Il faut que je me serve moi-même, n’est-ce pas ? As-tu sur toi le livre des énigmes !
SIMPLE. Le livre des énigmes ! Ne l’avez- vous pas prêté à Alice Gateaucourt, à la Toussaint dernière, quinze jours avant la Saint-Michel ?
CERVEAUVIDE. Allons, cousin, allons, nous vous attendons. Un mot, cousin ; une proposition est faite, une sorte de proposition, tirée de loin, par sir Hugues que voici ; me comprenez-vous ?
NIGAUDIN. Oui, certes, mon cousin, vous me trouverez raisonnable ; s’il en est ainsi, je ferai ce que demande la raison.
CERVEAUVIDE. Mais veuillez me comprendre.

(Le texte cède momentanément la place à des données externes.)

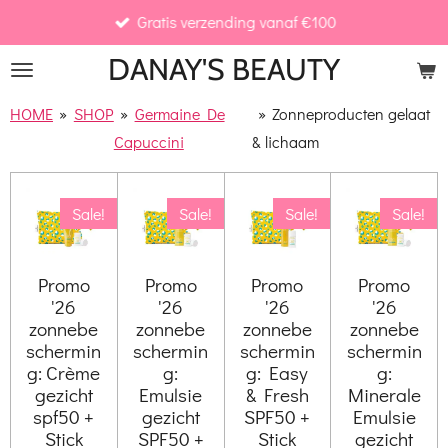
Gratis verzending vanaf €100
Ga
direct
DANAY'S
BEAUTY
naar
de
HOME
»
SHOP
»
Germaine De
»
Zonneproducten gelaat
hoofdinhoud
Capuccini
& lichaam
Sale!
Sale!
Sale!
Sale!
Promo
Promo
Promo
Promo
'26
'26
'26
'26
zonnebe
zonnebe
zonnebe
zonnebe
schermin
schermin
schermin
schermin
g: Crème
g:
g: Easy
g:
gezicht
Emulsie
& Fresh
Minerale
spf50 +
gezicht
SPF50 +
Emulsie
Stick
SPF50 +
Stick
gezicht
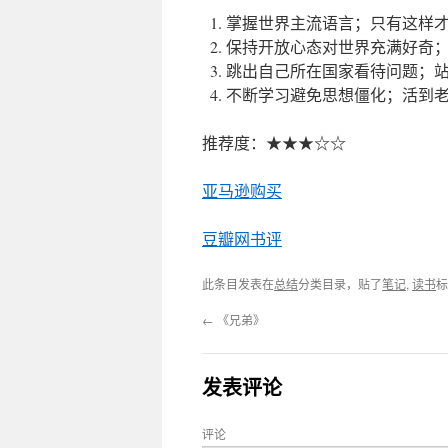
掌握世界主流语言；只有这样
保持开放心态对世界充满好奇
跳出自己所在国家看待问题；
不断学习避免思想僵化；活到
推荐度：★★★☆☆
亚马逊购买
豆瓣网书评
此条目发表在
总结
分类目录，贴了
笔记
,
读书
标
←
《兄弟》
发表评论
评论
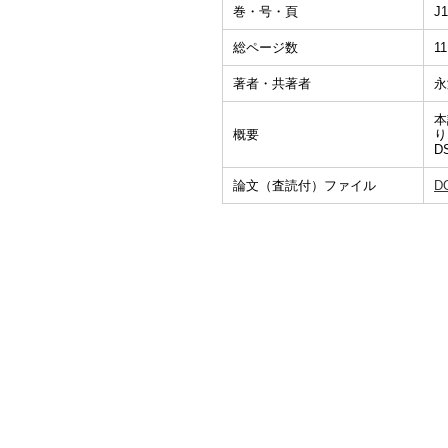
巻・号・頁
J1
総ページ数
11
著者・共著者
永
本
概要
り
D
論文（査読付）ファイル
D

NIGAUDIN. Je vous comprends, mon cousin.
EVANS. Écoutez-le, monsieur Nigaudin ; je vous expliquerai la chose, si vous vous en jugez capable.
NIGAUDIN. Je ferai ce que mon cousin Cerveauvide me dira de faire ; excusez-moi, s’il vous plaît ; il est juge de paix dans son comté, tout humble personnage que je suis.
EVANS. Mais ce n’est pas là la question : il s’agit de votre mariage.
CERVEAUVIDE. Oui, c’est là la question : il s’agit de vous marier avec miss Anna Page.
NIGAUDIN. Mais cela étant, je suis prêt à l’épouser, à des conditions raisonnables.
EVANS. Mais vous sentez-vous de l’affection pour elle ? sachons cela de votre bouche ou de vos lèvres — car divers philosophes estiment que les lèvres font partie de la bouche — en un mot, vous sentez-vous disposé favorablement pour cette jeune fille ?
CERVEAUVIDE. Cousin Abraham Nigaudin, pourrez-vous l’aimer ?
NIGAUDIN. Je l’espère, mon cousin ; je ferai ce qu’il convient à un homme raisonnable de faire.
EVANS. Mais par les bienheureux du paradis, dites-nous d’une manière positive si vous croyez pouvoir fixer sur elle vos affections.
CERVEAUVIDE. Répondez. L’épouseriez-vous avec une bonne dot ?
NIGAUDIN. Je ferais pour vous complaire, mon cousin, des choses plus difficiles que celles-là sous tous les rapports.